On the flipside of the coin, smaller tech companies now have an opportunity to hire some of the most coveted talent in the industry on the back of such cuts. “In the smaller companies they’re seeing talent they could never get their hands on. They can pick up employess they never thought they would be able to get,” said Seidenberg.
Another challenge facing the tech majors became clear enough in recent weeks with the UK’s Competition and Markets Authority concluding that Microsoft’s planned acquisition of gaming company Activision Blizzard could substantially lessen competition in the consoles market. The CMA’s verdict, which could put the deal on ice or at least delay it, seems to show that regulators are taking a firmer stance when it comes to tech majors buying up other companies. The biggest names in the space may no longer simply be able to buy their way into a promising trend.

WHEAT AND THE CHAFf?

With a greater focus on profitability, investors may at least get greater clarity on how different tech companies are faring in a more challenging environment.

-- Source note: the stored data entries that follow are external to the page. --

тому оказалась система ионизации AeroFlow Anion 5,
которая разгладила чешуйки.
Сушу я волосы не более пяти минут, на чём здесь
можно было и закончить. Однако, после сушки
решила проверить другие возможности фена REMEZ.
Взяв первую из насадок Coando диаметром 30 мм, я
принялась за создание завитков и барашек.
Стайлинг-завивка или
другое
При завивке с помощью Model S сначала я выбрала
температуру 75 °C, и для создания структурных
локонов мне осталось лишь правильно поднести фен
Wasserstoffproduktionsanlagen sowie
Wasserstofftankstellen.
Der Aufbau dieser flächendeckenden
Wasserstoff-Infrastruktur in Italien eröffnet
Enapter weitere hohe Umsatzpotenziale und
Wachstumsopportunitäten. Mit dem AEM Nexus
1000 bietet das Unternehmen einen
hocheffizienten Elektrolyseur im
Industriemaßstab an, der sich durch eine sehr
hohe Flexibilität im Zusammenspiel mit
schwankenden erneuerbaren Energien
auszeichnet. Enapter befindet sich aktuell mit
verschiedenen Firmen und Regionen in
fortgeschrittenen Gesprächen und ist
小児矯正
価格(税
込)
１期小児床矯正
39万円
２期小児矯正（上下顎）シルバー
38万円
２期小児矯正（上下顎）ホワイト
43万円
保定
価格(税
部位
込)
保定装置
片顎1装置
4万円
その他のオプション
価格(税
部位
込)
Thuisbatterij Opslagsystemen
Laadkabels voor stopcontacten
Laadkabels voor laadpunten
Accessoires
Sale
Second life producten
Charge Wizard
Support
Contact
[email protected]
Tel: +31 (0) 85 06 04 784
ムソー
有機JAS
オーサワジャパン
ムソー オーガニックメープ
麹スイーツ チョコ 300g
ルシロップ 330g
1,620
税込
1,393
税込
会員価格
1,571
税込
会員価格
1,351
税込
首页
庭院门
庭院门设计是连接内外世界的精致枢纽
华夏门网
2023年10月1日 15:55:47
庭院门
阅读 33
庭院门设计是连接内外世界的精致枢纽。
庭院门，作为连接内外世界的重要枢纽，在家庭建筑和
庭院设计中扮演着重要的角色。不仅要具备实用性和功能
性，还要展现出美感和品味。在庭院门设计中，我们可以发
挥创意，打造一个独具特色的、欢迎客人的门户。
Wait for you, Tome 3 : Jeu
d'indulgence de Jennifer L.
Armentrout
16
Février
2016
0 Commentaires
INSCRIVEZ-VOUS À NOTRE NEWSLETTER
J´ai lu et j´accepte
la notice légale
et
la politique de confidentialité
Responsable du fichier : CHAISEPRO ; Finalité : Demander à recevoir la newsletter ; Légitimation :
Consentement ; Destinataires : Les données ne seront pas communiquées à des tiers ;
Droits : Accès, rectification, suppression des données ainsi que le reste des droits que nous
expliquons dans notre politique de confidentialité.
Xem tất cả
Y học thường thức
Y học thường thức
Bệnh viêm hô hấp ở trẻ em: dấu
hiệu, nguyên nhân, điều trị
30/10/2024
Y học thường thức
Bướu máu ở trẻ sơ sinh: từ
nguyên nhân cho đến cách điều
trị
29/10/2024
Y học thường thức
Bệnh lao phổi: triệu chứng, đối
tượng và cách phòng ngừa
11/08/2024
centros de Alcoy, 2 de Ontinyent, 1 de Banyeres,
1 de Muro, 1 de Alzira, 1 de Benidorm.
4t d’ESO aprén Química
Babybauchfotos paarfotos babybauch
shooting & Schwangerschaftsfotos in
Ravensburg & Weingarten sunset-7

However, a keen eye for a company benefiting from a promising trend rather than simply playing up to the hype is still essential. With themes such as AI, Dalka noted that this could come to looking closely at what a company might actually offer. “Without going into the tech part of it, the relevant part [of the process] is asking how is AI enhancing the business process or solving a problem,” she said.
Elsewhere panellists pointed to other companies still set to benefit from broader advances in technology – with semiconductor names such as TSMC and Advanced Micro Devices continuing to look promising.
They still face plenty of challenges – with geopolitical tensions lingering in the background among other things – but continue to stand out as one play on many a structural growth trend. Whether they prefer the tech giants or something further afield, investors still betting on the sector at least have plenty of options to choose from.